**Work required**
Pick out each line of the records that includes the string "lines", and copy it.

Dataset entries:
┄┄┄┄┄┄

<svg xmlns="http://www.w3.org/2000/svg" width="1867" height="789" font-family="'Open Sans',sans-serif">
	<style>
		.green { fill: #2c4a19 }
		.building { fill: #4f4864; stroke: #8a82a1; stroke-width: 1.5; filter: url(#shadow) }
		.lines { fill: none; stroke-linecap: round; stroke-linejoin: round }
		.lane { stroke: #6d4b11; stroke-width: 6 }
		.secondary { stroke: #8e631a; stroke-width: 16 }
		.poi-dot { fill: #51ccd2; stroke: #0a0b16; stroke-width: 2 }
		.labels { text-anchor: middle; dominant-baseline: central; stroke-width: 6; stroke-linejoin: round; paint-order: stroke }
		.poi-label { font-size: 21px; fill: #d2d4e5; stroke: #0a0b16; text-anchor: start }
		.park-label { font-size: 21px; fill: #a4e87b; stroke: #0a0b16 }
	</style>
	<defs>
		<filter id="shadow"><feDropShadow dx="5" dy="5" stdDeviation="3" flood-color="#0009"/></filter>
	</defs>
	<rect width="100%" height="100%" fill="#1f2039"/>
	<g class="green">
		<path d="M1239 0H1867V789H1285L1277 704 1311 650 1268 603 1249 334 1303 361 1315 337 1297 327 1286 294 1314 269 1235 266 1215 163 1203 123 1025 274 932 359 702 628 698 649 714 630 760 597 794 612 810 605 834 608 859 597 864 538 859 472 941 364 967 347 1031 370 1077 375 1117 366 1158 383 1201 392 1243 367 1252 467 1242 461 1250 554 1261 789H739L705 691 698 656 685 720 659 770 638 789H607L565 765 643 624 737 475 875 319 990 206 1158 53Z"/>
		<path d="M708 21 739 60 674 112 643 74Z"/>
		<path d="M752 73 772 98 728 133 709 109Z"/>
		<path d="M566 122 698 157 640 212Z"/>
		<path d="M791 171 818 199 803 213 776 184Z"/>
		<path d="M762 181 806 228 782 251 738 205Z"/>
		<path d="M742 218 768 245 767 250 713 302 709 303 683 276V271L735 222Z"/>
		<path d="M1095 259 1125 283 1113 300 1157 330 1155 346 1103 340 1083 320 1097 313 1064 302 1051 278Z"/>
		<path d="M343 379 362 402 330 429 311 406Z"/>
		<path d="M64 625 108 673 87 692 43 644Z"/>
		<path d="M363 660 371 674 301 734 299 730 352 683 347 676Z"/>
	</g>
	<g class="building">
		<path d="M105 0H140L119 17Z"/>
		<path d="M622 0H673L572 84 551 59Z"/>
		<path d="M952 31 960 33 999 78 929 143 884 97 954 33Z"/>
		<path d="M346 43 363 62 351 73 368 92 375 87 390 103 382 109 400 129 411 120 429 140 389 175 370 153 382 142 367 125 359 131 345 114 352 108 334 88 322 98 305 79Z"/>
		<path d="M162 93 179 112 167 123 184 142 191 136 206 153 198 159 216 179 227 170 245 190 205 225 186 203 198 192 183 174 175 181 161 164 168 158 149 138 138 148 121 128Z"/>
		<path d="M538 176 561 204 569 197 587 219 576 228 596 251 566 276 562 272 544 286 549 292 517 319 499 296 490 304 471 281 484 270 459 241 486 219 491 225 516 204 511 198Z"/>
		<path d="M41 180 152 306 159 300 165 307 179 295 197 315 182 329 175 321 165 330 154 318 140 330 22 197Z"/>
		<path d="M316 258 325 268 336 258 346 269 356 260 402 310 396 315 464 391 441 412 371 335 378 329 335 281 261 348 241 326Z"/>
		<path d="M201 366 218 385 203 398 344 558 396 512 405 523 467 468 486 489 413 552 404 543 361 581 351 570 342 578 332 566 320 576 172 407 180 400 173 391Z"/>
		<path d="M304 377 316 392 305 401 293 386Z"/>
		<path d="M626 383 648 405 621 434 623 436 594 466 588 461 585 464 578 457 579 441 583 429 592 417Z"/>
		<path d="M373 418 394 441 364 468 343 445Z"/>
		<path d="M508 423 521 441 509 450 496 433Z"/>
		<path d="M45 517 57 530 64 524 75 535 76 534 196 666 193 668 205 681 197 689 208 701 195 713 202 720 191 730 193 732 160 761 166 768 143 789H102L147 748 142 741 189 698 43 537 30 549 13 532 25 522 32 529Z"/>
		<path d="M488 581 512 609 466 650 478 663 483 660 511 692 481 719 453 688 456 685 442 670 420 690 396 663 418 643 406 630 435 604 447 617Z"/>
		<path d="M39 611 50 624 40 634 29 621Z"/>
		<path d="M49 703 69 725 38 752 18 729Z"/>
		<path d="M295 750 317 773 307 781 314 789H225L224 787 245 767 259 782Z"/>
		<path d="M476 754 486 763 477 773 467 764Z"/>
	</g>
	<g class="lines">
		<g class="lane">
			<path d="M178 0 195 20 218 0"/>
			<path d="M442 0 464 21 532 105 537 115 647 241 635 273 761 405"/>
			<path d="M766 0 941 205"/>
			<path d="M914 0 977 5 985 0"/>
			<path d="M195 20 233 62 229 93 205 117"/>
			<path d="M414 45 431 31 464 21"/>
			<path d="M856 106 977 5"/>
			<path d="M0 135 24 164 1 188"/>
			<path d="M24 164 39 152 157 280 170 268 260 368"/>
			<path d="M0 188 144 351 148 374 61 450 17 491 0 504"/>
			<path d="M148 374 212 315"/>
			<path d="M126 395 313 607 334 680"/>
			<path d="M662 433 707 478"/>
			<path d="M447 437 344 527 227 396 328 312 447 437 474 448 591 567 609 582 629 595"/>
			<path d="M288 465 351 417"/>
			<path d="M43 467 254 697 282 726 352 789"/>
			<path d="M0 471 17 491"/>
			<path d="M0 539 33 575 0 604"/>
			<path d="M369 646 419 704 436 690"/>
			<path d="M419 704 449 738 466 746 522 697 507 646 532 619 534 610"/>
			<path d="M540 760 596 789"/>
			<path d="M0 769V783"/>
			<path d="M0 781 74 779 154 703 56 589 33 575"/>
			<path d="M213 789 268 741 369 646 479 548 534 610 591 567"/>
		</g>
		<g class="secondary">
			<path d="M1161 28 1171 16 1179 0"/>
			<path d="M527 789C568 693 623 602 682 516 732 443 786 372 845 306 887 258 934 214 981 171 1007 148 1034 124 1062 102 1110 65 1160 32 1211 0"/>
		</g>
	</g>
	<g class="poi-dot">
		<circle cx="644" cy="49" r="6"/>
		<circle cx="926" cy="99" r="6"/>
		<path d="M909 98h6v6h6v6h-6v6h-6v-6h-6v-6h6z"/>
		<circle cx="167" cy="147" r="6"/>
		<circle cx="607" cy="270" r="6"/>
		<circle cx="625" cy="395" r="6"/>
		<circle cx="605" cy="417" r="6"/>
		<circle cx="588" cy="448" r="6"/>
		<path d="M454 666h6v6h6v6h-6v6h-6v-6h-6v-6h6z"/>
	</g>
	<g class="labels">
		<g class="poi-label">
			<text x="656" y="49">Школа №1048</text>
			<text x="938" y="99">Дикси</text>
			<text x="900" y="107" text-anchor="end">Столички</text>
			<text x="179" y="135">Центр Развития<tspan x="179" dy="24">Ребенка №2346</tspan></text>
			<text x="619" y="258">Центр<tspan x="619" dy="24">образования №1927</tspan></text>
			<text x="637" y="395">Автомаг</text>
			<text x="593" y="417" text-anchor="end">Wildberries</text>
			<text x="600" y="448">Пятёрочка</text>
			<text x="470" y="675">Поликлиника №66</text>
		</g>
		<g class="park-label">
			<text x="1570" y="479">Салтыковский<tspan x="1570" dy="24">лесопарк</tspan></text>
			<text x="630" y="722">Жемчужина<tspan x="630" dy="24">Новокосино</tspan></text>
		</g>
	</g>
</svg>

┄┄┄┄┄┄

**Output of the exercise**
		.lines { fill: none; stroke-linecap: round; stroke-linejoin: round }
	<g class="lines">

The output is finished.